Another point that sticks out as Hager considers White’s canon is that by the time of the War, there were great differences between free blacks and blacks who were still enslaved. There was an emerging tendency to look askance at illiterate blacks, even though that condition was hardly their fault or their choosing. By the same token, Hager reports instances of jealousies among the illiterate towards those who could read and write; depending on how widespread those instances were, the whole notion of “acting white” may have antecedents that have nothing to do with hip-hop, integration or any other urban factor of 20th Century vintage.

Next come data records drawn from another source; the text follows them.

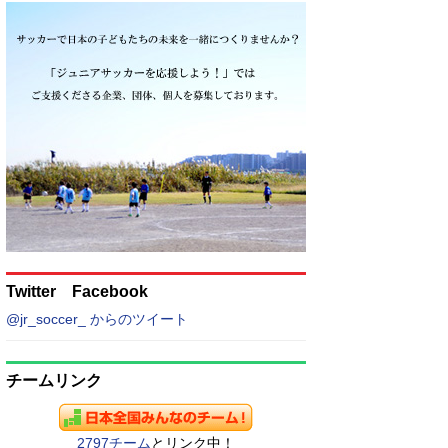
Twitter Facebook
@jr_soccer_ からのツイート
チームリンク
2797チーム
とリンク中！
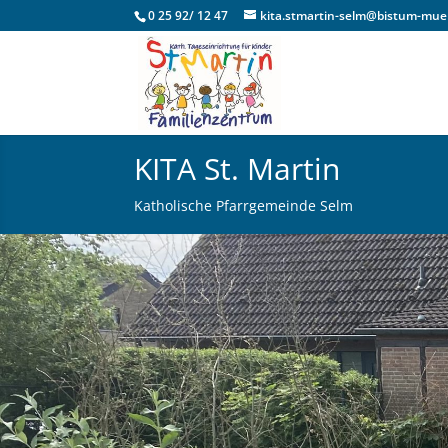
0 25 92/ 12 47
kita.stmartin-selm@bistum-mue
KITA St. Martin
Katholische Pfarrgemeinde Selm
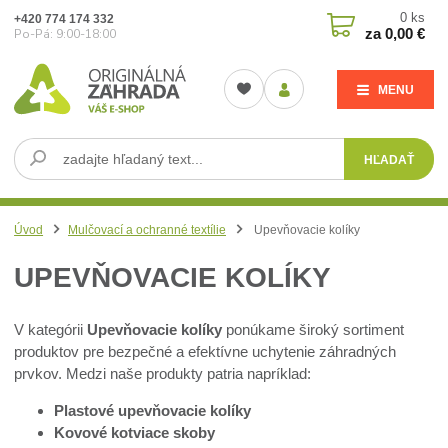
0
ks
+420 774 174 332
za
0,00 €
Po-Pá: 9:00-18:00
MENU
HĽADAŤ
Úvod
Mulčovací a ochranné textílie
Upevňovacie kolíky
UPEVŇOVACIE KOLÍKY
V kategórii
Upevňovacie kolíky
ponúkame široký sortiment
produktov pre bezpečné a efektívne uchytenie záhradných
prvkov. Medzi naše produkty patria napríklad:
Plastové upevňovacie kolíky
Kovové kotviace skoby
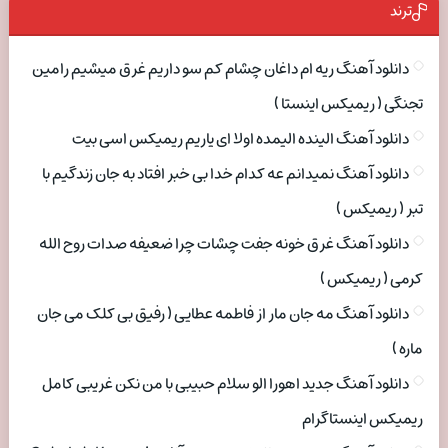
ترند
دانلود آهنگ ریه ام داغان چشام کم سو داریم غرق میشیم رامین
تجنگی ( ریمیکس اینستا )
دانلود آهنگ الینده الیمده اولا ای یاریم ریمیکس اسی بیت
دانلود آهنگ نمیدانم عه کدام خدا بی خبر افتاد به جان زندگیم با
تبر ( ریمیکس )
دانلود آهنگ غرق خونه جفت چشات چرا ضعیفه صدات روح الله
کرمی ( ریمیکس )
دانلود آهنگ مه جان مار از فاطمه عطایی ( رفیق بی کلک می جان
ماره )
دانلود آهنگ جدید اهورا الو سلام حبیبی با من نکن غریبی کامل
ریمیکس اینستاگرام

Most understandings of black history have the whither-black-people debate first surfacing between W.E.B. DuBois and Booker T. Washington at the turn of the 20th Century. Word by Word suggests that the issues had been germinating in the black community for many years prior; once black people gained not just literacy, but the confidence to speak one’s mind literacy conferred, what was once merely thought in private or spoken to a group could now be disseminated to a much broader audience. That in itself is just an extension of Hager’s central premise: that literacy emboldened those who gained it to speak without fear or reservation from their minds, their hearts and their souls. And as they did so, black people wrote themselves into history.

And black people have kept right on doing that all these years. The official history of black America is supported and enlivened by the many autobiographies and memoirs by persons great and small. The Autobiography of Malcolm X is merely the most famous in the post-WWII era; one could go further back to Langston Hughes (The Big Sea, 1940) or James Weldon Johnson (Along This Way , 1933) for stories of earlier fascinating adventures. In the other direction, Maya Angelou’s five volumes of autobiography, beginning with I Know Why the Caged Bird Sings (1967), touch on 20th Century black life from the Arkansas woods to the Broadway lights.

More recent memoirs fill in gaps by illuminating the corners and nuances of black experience beyond history’s sweeping, big-picture gaze. John Edgar Wideman’s Brothers and Keepers (1996) captured the extremes of black male life – acclaimed success vs. crime and punishment – in microcosm. In Volunteer Slavery (1994), journalist Jill Nelson took on the realities of life in corporate America for a black woman, with all its attendant struggles and contradictions. James McBride told the story of his upbringing in The Color of Water: A Black Man’s Tribute to His White Mother (1996), a remarkable tale of how racial identity is often more of a personal construct than a box on the census form.

In each of these memoirs (and too many others to survey here briefly), just as in the writings of slaves, what we gain is not a trivial thing. Taken as a whole, black memoirs may be about the writer’s self on the surface just like anyone else’s, but the best of them speak to more than one person’s particular themes. They allow black people to see themselves in the lives of others, and help anyone who reads them understand a little bit more about the complexities and subtleties of the lives black people have built in America. They’re not glorified therapy dumps, and they’re not always stepping-stones to a larger career. For black people, there is, and always has been, much more at stake.